Il caos fiscale della Brexit no-deal

Se il 29 marzo il Regno Unito abbandona l’Unione Europea senza alcun accordo, cosa che sembra sempre più probabile, le conseguenze sembrano disastrose.

Il Primo Ministro britannico Theresa May e i suoi piani d’accordo con l’Unione Europea (UE) sono stati bocciati dal parlamento inglese.

Le conseguenze, potrebbero essere di una Brexit no-deal, cioè di un’uscita del Regno Unito dalla UE senza alcun accordo. La data di entrata in vigore della Brexit è il 29 marzo.

Nessuna sa cosa accadrà

Naturalmente, nessuno sa cosa accadrà ma, in campo societario e fiscale, ci si aspetta il caos. Lo scenario su fusioni e acquisizioni, imposte societarie, Capital Markets Union (CMU) e politiche commerciali diventa assai fosco e molti si aspettano conseguenze disastrose.

Avvocati e fiscalisti di piccole e grandi aziende, sia dentro che fuori dal Regno Unito, sono al lavoro per consigliare i propri clienti su cosa fare. Una Brexit senza accordo potrebbe portare a danni fiscali derivanti soprattutto dallo spostamento di merci all’interno e all’esterno del Regno Unito.

Nell’incertezza, meglio fare scorte…

Nel caso di un no-deal, molti fornitori di servizi e consulenza aziendale verranno messi fuori gioco.
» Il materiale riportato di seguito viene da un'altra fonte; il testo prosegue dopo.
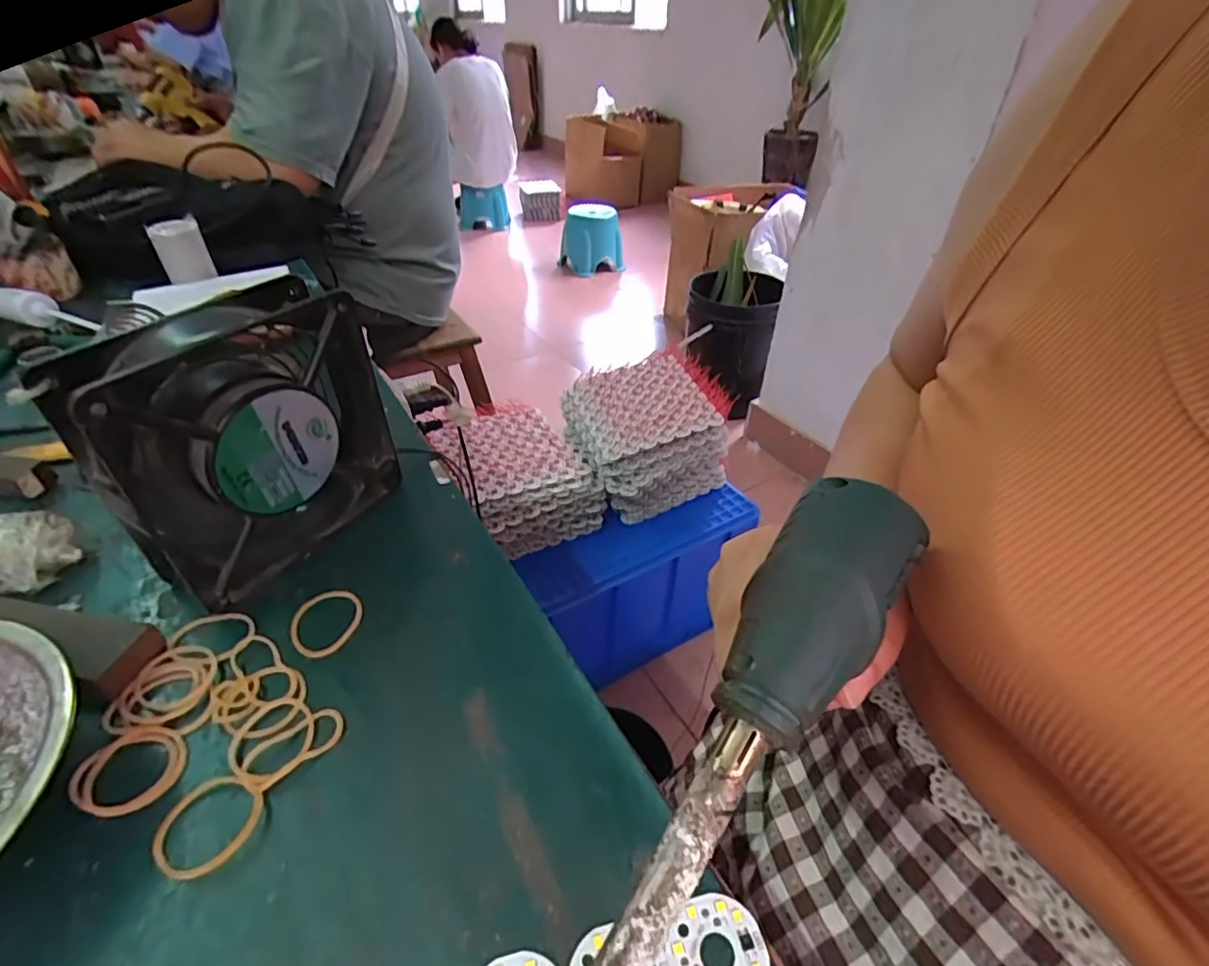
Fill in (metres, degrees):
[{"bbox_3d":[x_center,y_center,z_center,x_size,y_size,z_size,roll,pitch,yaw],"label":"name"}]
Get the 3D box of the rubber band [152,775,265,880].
[{"bbox_3d":[-0.138,0.119,0.201,0.032,0.005,0.032,2,39,-1],"label":"rubber band"}]

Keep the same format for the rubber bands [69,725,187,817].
[{"bbox_3d":[-0.176,0.106,0.215,0.034,0.004,0.034,2,39,-1],"label":"rubber bands"}]

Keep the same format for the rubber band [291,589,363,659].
[{"bbox_3d":[-0.129,0.063,0.270,0.031,0.004,0.036,-16,42,-22],"label":"rubber band"}]

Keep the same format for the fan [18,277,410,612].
[{"bbox_3d":[-0.171,-0.020,0.278,0.044,0.120,0.123,23,43,23],"label":"fan"}]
Infatti, chi fino ad oggi ha assistito i clienti sulle formalità doganali o sull’IVA, non sarà più in grado di farlo se possedeva solo esperienza in operazioni intra-UE.

Inoltre, per cercare di contenere i rischi, alcune aziende hanno preferito riempire i propri magazzini del Regno Unito di merci, prima del 29 marzo.

Ma la principale preoccupazione fiscale è quella dei dazi doganali. Infatti, senza un accordo, si farà affidamento alle discipline del WTO (l’Organizzazione Mondiale del Commercio), le stesse che si utilizzano nel commercio tra paesi UE e non-UE. Quindi ci saranno dazi doganali, IVA sulle importazioni (con tutte le pratiche burocratiche necessarie) e relativi controlli di frontiera su tutto ciò che proviene o che è destinato alla UE.

Londra diventerà un Paradiso Fiscale?

Per quanto riguarda invece le questioni relative alle imposte societarie post-Brexit le cose sembrerebbero essere più “gestibili“. Si ritiene infatti che la posizione fiscale delle società nel Regno Unito non dovrebbe cambiare in modo significativo.

Forse, potrebbe prendere piede l’idea di emulare i regimi a bassa tassazione di città-stato come Singapore. In questo modo, il Regno Unito cercherebbe di attirare e mantenere quanto più possibili imprese dentro i confini nazionali subito dopo la Brexit.

Ma di sicuro, a poche settimane dal 29 marzo, non c’è ancora nulla, se non il fatto che nessuno sa come, e a che condizioni, avverrà il divorzio tra Regno Unito ed Unione Europea. L’ideale per generare caos e incertezza in un momento particolarmente critico per l’economia di entrambe le sponde della Manica.